Michelangelo Buonarroti, né en 1475 près de Florence, Italie, est l’une des figures les plus influentes de la Renaissance. Issu d’une famille modeste, il se découvre très tôt une passion pour l’art, malgré l’opposition de son père. À 13 ans, il devient apprenti dans l’atelier de Domenico Ghirlandaio, un artiste renommé de Florence. Son talent est rapidement reconnu, et il est pris sous l’aile de Laurent de Médicis, le puissant mécène de l’art florentin. C’est dans les jardins de Médicis qu’il affine ses compétences en sculpture sous la tutelle de Bertoldo di Giovanni.
La carrière de Michel-Ange est marquée par une tension constante entre son désir artistique et les exigences de ses patrons. Son tempérament fougueux et son indépendance artistique l’ont souvent mis en conflit avec les commanditaires et les autres artistes. Malgré cela, il reçoit des commandes de quelques-unes des figures les plus puissantes de son temps, y compris les papes et la famille Médicis.

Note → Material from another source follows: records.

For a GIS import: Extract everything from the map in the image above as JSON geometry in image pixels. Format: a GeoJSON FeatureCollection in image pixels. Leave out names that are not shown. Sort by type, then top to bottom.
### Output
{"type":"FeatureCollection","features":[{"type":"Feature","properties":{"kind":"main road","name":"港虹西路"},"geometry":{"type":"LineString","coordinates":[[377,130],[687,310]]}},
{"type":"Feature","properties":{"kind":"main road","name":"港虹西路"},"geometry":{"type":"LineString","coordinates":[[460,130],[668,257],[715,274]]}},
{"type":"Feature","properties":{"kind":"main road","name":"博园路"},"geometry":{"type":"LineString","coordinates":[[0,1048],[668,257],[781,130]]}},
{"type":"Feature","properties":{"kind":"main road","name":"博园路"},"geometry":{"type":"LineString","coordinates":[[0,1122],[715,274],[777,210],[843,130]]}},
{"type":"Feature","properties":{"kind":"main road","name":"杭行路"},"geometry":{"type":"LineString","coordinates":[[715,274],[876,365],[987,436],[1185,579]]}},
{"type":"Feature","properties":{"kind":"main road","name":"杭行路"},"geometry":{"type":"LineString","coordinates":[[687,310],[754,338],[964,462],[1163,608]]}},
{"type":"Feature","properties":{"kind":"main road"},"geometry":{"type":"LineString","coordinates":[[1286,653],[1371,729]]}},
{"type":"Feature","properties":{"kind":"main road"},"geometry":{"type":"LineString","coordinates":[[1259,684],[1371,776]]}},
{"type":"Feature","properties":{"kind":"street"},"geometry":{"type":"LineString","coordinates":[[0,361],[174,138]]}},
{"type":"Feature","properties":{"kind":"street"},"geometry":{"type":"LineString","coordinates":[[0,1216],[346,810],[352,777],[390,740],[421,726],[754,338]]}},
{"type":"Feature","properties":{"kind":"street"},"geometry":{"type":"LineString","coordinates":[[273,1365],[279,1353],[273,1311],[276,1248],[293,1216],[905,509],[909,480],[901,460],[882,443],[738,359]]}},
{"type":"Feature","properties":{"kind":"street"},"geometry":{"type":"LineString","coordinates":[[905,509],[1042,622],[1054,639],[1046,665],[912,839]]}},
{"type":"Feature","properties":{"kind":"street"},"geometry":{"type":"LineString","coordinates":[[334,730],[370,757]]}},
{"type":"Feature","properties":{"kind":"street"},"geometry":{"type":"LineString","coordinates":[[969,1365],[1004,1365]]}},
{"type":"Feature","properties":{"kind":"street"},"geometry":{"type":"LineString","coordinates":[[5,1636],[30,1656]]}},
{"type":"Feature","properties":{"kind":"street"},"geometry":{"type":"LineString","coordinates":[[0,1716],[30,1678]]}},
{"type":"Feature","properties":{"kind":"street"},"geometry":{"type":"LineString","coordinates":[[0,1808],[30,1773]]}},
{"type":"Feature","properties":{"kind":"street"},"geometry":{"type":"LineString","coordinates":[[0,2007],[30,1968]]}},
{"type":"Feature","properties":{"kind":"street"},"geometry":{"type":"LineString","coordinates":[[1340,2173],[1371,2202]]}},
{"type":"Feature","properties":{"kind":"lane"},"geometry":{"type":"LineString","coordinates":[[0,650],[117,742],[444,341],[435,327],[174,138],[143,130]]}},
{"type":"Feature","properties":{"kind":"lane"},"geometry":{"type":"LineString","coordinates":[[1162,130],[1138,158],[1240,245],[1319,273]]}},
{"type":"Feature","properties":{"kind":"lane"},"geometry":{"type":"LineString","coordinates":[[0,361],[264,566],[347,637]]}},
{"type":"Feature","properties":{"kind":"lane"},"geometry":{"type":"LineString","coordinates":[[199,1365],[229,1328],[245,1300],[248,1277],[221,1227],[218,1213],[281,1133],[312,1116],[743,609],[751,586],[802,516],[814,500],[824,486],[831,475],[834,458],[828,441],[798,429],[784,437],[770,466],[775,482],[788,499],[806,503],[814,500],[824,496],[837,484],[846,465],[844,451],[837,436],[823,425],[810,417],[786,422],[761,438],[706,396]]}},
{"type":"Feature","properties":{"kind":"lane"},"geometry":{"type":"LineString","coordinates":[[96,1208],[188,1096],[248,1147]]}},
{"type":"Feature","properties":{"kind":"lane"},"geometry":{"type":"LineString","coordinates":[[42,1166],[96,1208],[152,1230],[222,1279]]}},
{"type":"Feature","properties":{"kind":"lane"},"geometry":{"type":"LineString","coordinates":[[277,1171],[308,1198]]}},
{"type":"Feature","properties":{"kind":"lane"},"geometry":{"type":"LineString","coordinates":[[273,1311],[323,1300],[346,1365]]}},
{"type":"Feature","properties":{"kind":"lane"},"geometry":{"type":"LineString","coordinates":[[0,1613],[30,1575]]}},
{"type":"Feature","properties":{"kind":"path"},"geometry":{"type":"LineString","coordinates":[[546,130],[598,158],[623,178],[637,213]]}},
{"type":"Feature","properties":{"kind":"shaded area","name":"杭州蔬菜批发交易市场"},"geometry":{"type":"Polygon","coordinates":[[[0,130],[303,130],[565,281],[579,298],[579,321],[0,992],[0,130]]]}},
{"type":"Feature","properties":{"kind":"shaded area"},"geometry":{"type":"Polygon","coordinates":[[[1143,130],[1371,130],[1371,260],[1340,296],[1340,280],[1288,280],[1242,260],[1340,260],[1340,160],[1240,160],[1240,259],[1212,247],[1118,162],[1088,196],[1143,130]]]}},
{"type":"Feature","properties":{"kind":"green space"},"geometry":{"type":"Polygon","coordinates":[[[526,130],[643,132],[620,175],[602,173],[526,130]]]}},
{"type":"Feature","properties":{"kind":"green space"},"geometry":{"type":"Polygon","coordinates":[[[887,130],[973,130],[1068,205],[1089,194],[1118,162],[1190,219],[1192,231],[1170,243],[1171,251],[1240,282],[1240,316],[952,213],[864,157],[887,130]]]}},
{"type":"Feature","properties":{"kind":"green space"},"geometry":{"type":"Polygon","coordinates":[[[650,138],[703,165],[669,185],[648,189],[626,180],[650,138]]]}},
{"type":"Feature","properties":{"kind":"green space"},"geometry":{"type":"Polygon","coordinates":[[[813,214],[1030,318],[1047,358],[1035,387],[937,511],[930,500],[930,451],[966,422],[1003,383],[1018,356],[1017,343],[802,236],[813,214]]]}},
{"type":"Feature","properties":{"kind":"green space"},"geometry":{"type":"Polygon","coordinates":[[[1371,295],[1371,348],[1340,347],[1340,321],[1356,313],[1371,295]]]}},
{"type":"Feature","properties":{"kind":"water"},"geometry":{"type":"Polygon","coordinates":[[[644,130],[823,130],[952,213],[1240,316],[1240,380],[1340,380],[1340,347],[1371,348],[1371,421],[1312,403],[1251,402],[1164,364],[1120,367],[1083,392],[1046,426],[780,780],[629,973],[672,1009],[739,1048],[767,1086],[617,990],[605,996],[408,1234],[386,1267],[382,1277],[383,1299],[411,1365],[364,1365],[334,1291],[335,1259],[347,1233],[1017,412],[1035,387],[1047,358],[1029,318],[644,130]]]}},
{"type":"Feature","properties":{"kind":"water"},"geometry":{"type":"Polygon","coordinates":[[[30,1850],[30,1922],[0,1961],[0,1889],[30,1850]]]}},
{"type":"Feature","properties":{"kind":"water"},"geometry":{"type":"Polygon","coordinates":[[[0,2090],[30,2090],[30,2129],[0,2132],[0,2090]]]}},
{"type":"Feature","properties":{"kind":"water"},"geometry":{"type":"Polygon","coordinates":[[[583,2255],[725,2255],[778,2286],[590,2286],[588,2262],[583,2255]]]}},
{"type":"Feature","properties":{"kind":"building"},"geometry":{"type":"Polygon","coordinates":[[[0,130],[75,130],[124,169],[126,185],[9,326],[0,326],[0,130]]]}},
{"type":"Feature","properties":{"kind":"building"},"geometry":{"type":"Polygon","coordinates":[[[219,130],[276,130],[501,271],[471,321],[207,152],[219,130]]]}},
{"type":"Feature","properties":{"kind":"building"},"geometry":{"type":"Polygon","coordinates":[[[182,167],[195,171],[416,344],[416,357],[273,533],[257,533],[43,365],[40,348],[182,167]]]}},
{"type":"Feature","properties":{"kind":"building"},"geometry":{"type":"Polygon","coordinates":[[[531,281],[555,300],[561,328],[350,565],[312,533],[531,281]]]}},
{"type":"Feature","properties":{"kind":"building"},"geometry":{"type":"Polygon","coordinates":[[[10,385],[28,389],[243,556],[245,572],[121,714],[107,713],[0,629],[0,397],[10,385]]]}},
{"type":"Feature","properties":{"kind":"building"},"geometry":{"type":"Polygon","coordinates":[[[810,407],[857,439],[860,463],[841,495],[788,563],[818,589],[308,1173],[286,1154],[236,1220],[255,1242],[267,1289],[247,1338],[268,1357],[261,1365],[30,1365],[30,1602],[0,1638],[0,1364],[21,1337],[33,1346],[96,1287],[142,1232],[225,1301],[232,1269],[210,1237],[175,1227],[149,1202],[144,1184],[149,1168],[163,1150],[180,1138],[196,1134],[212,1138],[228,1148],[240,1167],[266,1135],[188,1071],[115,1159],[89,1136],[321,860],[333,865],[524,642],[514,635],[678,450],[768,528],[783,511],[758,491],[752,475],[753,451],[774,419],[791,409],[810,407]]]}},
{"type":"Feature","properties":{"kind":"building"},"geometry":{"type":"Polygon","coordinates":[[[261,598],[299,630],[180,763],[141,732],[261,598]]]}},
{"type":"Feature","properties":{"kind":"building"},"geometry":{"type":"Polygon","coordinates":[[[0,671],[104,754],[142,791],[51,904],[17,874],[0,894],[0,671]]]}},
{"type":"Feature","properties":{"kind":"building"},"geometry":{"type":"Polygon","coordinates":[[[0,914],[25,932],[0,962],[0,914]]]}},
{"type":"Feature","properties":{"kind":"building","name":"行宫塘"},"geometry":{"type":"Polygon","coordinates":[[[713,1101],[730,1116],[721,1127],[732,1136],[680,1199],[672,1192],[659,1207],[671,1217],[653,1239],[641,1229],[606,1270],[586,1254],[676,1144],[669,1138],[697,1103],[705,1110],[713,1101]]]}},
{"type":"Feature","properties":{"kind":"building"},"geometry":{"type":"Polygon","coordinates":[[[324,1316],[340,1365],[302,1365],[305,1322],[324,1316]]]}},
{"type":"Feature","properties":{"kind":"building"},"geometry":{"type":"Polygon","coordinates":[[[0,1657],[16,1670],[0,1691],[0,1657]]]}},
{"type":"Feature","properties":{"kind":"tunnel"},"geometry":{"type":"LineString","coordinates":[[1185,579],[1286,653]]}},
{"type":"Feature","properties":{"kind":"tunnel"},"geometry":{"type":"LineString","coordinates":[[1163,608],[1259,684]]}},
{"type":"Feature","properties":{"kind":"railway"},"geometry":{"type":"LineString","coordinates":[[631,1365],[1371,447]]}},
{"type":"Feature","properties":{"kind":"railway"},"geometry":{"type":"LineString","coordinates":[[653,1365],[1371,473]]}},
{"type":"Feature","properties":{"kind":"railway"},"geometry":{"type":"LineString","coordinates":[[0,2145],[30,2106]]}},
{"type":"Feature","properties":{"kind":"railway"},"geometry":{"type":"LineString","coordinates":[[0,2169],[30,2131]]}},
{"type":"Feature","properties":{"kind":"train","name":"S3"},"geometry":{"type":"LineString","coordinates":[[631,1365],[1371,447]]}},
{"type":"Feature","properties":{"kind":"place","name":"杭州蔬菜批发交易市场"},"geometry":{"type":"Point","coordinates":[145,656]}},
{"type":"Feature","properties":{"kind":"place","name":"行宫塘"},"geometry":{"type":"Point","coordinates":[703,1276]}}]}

Son génie artistique n’était pas limité à un seul médium. Bien que principalement reconnu comme sculpteur, Michel-Ange était également un peintre, un architecte et un poète accompli. Sa carrière s’étend sur près de 70 ans, durant lesquels il joue un rôle crucial dans la transition entre l’art de la Renaissance et le Maniérisme.
Michel-Ange était profondément religieux, ce qui se reflète dans bon nombre de ses œuvres. Il a vécu une vie relativement solitaire, consacrée presque entièrement à son art. Sa santé s’est progressivement détériorée en raison de ses longues périodes de travail intense, et il est décédé à Rome en 1564, à l’âge de 88 ans. Sa vie, souvent marquée par la douleur physique et émotionnelle, a été une quête constante de la perfection artistique.